Interstate 35 in Austin appears to lack a HOV lane. Thus, Capital Metro made a big mistake running big MCI D4500 intercity coaches as "express" transit buses that are not fast at all. These buses are very heavy and have huge turning circle, probably one of the least manuerverable "buses" in the world. It's my favourite intercity bus but it's a terrible transit bus unless you have an effective HOV lane or bus lane.

Capital Metro might as well sell them to Greyhound and buy some more useful transit buses.

I'm pretty sure this thing is NOT good in congestion: http://www.flickr.com/photos/[email protected]/2601871880/sizes/l/.


----------



## Bob Dylan (Dec 20, 2013)

Swadian Hardcore said:


> Interstate 35 in Austin appears to lack a HOV lane. Thus, Capital Metro made a big mistake running big MCI D4500 intercity coaches as "express" transit buses that are not fast at all. These buses are very heavy and have huge turning circle, probably one of the least manuerverable "buses" in the world. It's my favourite intercity bus but it's a terrible transit bus unless you have an effective HOV lane or bus lane.
> 
> Capital Metro might as well sell them to Greyhound and buy some more useful transit buses.
> 
> I'm pretty sure this thing is NOT good in congestion: http://www.flickr.com/photos/[email protected]/2601871880/sizes/l/.

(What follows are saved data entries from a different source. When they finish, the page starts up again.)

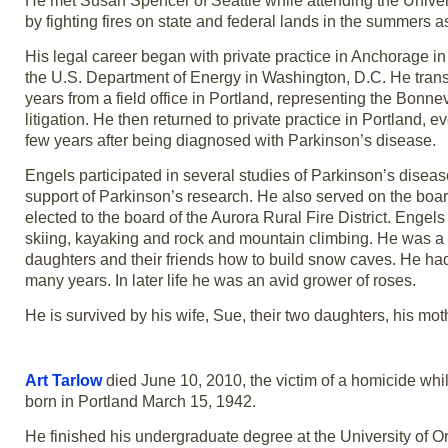
He met Susan Spencer of Seattle while attending the Univers
by fighting fires on state and federal lands in the summer
His legal career began with private practice in Anchorage in
the U.S. Department of Energy in Washington, D.C. He trans
years from a field office in Portland, representing the Bon
litigation. He then returned to private practice in Portland
few years after being diagnosed with Parkinson’s disease.
Engels participated in several studies of Parkinson’s disea
support of Parkinson’s research. He also served on the b
elected to the board of the Aurora Rural Fire District. Engel
skiing, kayaking and rock and mountain climbing. He was a
daughters and their friends how to build snow caves. He had
many years. In later life he was an avid grower of roses.
He is survived by his wife, Sue, their two daughters, his mo
Art Tarlow
died June 10, 2010, the victim of a homicide whi
born in Portland March 15, 1942.
He finished his undergraduate degree at the University of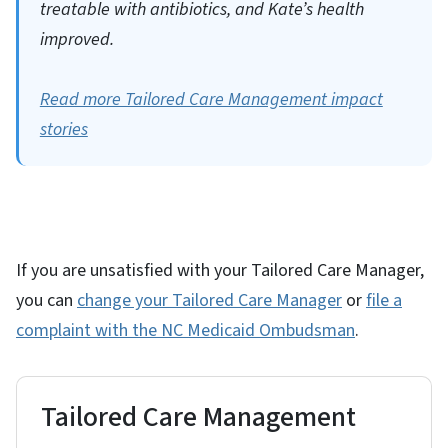
treatable with antibiotics, and Kate’s health
improved.
Read more Tailored Care Management impact
stories
If you are unsatisfied with your Tailored Care Manager,
you can
change your Tailored Care Manager
or
file a
complaint with the NC Medicaid Ombudsman
.
Tailored Care Management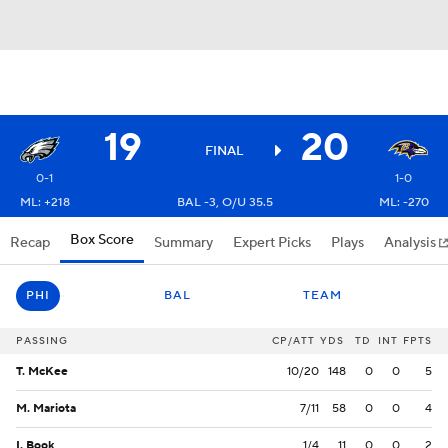
19
20
FINAL
0-1
1-0
ML: +218
BAL -3, O/U 35.5
ML: -270
Box Score
Recap
Summary
Expert Picks
Plays
Analysis
PHI
BAL
TEAM
PASSING
CP/ATT
YDS
TD
INT
FPTS
T. McKee
10/20
148
0
0
5
M. Mariota
7/11
58
0
0
4
I. Book
1/4
11
0
0
2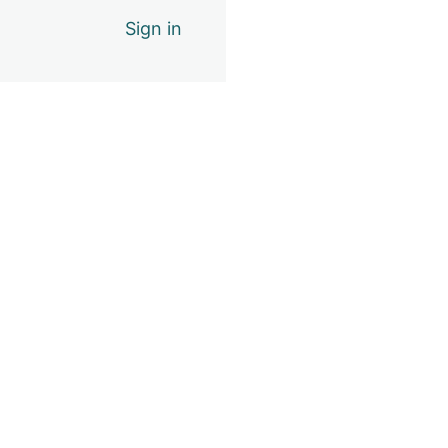
Sign in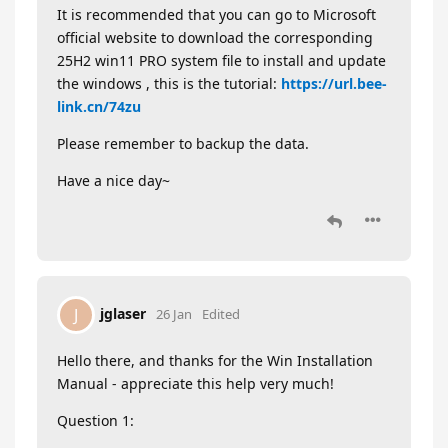
It is recommended that you can go to Microsoft
official website to download the corresponding
25H2 win11 PRO system file to install and update
the windows , this is the tutorial:
https://url.bee-
link.cn/74zu
Please remember to backup the data.
Have a nice day~
jglaser
J
26 Jan
Edited
Hello there, and thanks for the Win Installation
Manual - appreciate this help very much!
Question 1: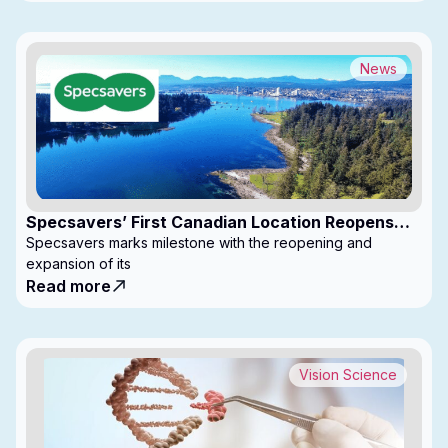
News
Specsavers’ First Canadian Location Reopens
with Expanded Footprint
Specsavers marks milestone with the reopening and
expansion of its
Read more
Vision Science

You are Correct, No HOV Lanes but theway Austin Drivers Drive it doesnt really Matter, it's a War Zone out There! Nice Picture of the Bus, Cap Metro is Actually Proposing to b uy MORE of these for their Crack "Express" Service that is Part of one of the Many Plans that Exist with More to Come! First we Need to Fire all the Consultants and Make the People Paid to Handle these Jobs Actually Do them!!!!! :help:


----------



## Swadian Hardcore (Dec 20, 2013)

jimhudson said:


> Swadian Hardcore said:
> 
> 
> > Interstate 35 in Austin appears to lack a HOV lane. Thus, Capital Metro made a big mistake running big MCI D4500 intercity coaches as "express" transit buses that are not fast at all. These buses are very heavy and have huge turning circle, probably one of the least manuerverable "buses" in the world. It's my favourite intercity bus but it's a terrible transit bus unless you have an effective HOV lane or bus lane.
> ...


Buy even more? Capital Metro must be ruled by seriously dumb people. They think of things the stupid way, intercity coaches are much faster than any conventional transit vehicle so they think they will speed things up if they put them on "express" routes. What they don't seem to realize is that a huge bus like this is terrible in congestion.

It does seem that the same coach does a lot better on the Express routes in New York, but they still crawl through Manhatten, then they get better once they cross the bridge or tunnel.


----------



## Fan Railer (Dec 20, 2013)

jis said:


> That is a long honored American tradition. We will first try everything except the right thing, and if that does not bankrupt us or destroy us then we will reluctantly do the right thing.


HAHAHA lol. This IS Texas after all =P What did you expect?


----------



## Swadian Hardcore (Dec 20, 2013)

But Dallas does have some pretty good transport. Lots of light rail, good transit buses, an extensive highway system, and Lots of Greyhound! Dallas is the center of Greyhound's network, while Amtrak is back up in Chicago. Not to mention all the flights from DFW, which is a good airport.


----------